■ **Required work**
Going line by line through the records below, count those with the word "Chrome" and give only the count.

──────── Recorded information ────────

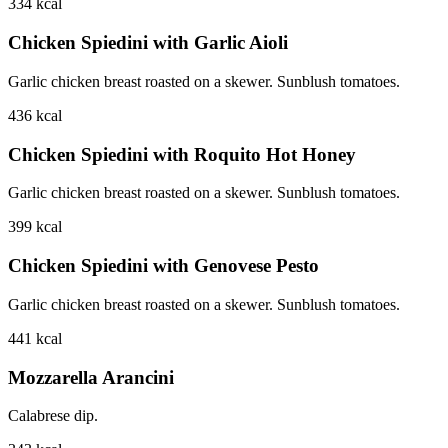
334
kcal
Chicken Spiedini with Garlic Aioli
Garlic chicken breast roasted on a skewer. Sunblush tomatoes.
436
kcal
Chicken Spiedini with Roquito Hot Honey
Garlic chicken breast roasted on a skewer. Sunblush tomatoes.
399
kcal
Chicken Spiedini with Genovese Pesto
Garlic chicken breast roasted on a skewer. Sunblush tomatoes.
441
kcal
Mozzarella Arancini
Calabrese dip.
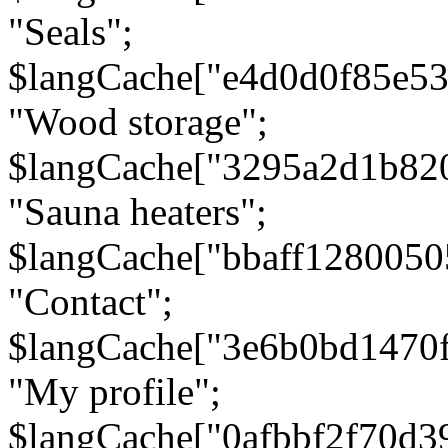
"Seals";
$langCache["e4d0d0f85e5
"Wood storage";
$langCache["3295a2d1b82
"Sauna heaters";
$langCache["bbaff1280050
"Contact";
$langCache["3e6b0bd1470
"My profile";
$langCache["0afbbf2f70d3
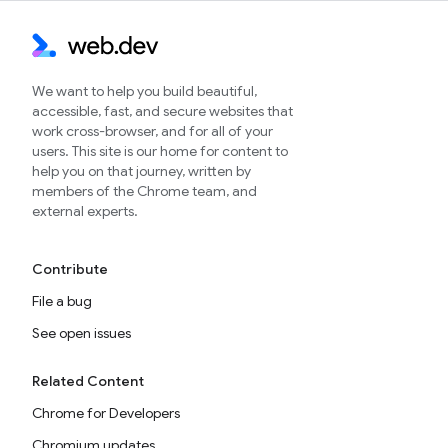
We want to help you build beautiful,
accessible, fast, and secure websites that
work cross-browser, and for all of your
users. This site is our home for content to
help you on that journey, written by
members of the Chrome team, and
external experts.
Contribute
File a bug
See open issues
Related Content
Chrome for Developers
Chromium updates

────────

■ **Solution to this task**
2